##### Passage

Figure 6: 17 out of 27 states have eliminated revenue deficit (2016-17)

Note: Data for Tripura corresponds to 2015-16 as data for 2016-17 was not available. 2016-17 figures have been taken as they are the latest available actual figures.

Sources: State Budget Documents; PRS. 

If the 15th Finance Commission, like previous Finance Commissions, recommends that states should eliminate revenue deficit, and if it does not specify revenue deficit grants, states with revenue deficit will be impacted.  These include Punjab, Kerala, West Bengal, and Haryana.  Elimination of revenue deficit grants would increase the borrowings made by these states.  Further, borrowings made will be first spent on revenue expenditure, in turn constraining the capital expenditure of these states.

##########
##### Stored rows

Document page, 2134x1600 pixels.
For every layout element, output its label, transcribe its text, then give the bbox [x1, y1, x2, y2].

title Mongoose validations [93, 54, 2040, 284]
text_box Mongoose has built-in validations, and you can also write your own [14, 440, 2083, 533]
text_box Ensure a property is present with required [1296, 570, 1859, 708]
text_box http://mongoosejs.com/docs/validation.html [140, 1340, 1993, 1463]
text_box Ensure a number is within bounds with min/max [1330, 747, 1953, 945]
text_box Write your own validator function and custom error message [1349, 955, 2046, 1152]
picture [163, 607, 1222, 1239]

##########
##### Stored rows

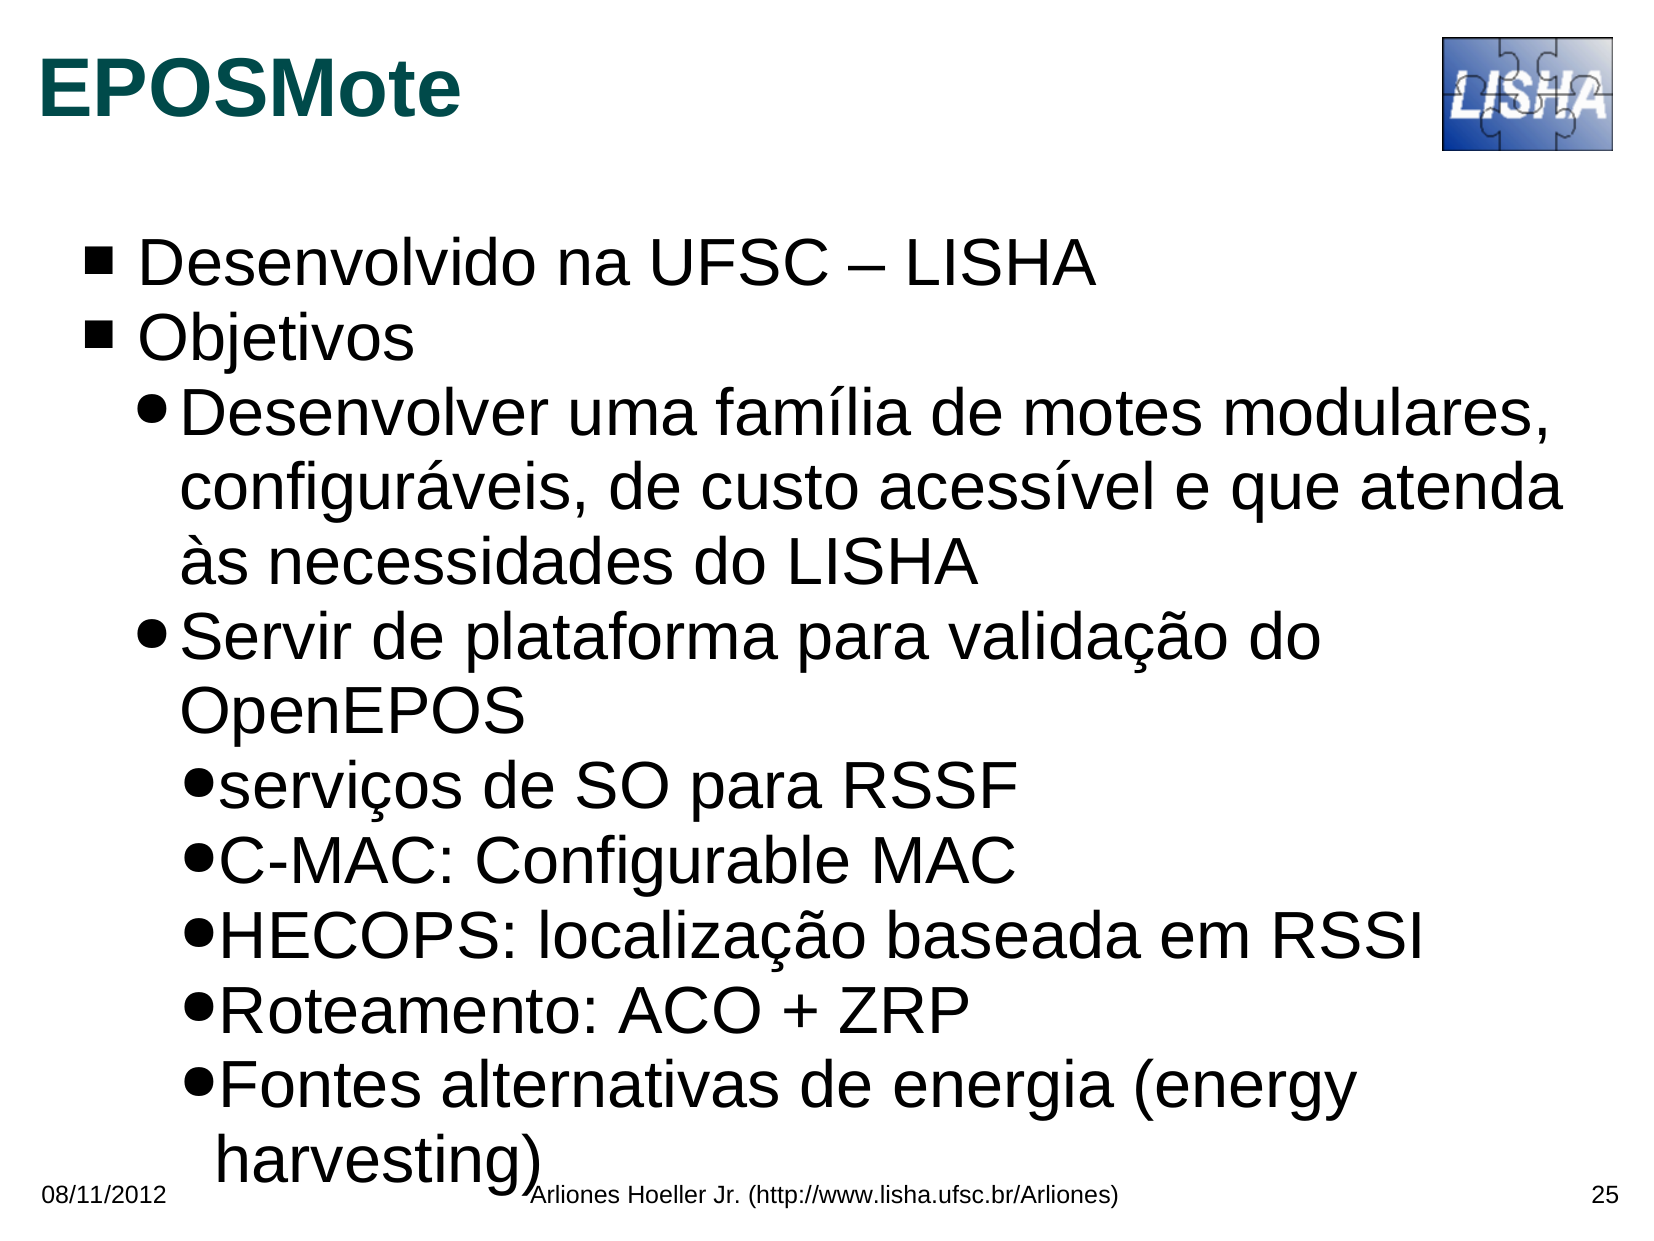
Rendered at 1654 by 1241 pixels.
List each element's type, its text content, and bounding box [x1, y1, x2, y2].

##########
##### Stored rows

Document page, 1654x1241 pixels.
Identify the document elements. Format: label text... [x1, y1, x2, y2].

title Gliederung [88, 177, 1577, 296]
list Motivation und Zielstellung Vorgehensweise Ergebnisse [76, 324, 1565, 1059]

##########

## Problems
• 1. Echo the passage on state revenue deficits word for word, starting at "Note: Data for" and ending at "Budget Documents; PRS.".
• 2. According to the passage on state revenue deficits, why would the capital expenditure of states with revenue deficit be constrained? Answer in one to three sentences.
• 3. In the passage on state revenue deficits, how many of the 27 states had eliminated revenue deficit in 2016-17?

## Answers to the exercise
• 1.
Note: Data for Tripura corresponds to 2015-16 as data for 2016-17 was not available. 2016-17 figures have been taken as they are the latest available actual figures.

Sources: State Budget Documents; PRS.

• 2. If revenue deficit grants are eliminated, these states would have to borrow more. Those borrowings would first be spent on revenue expenditure, which in turn constrains their capital expenditure.

• 3. 17 out of 27 states.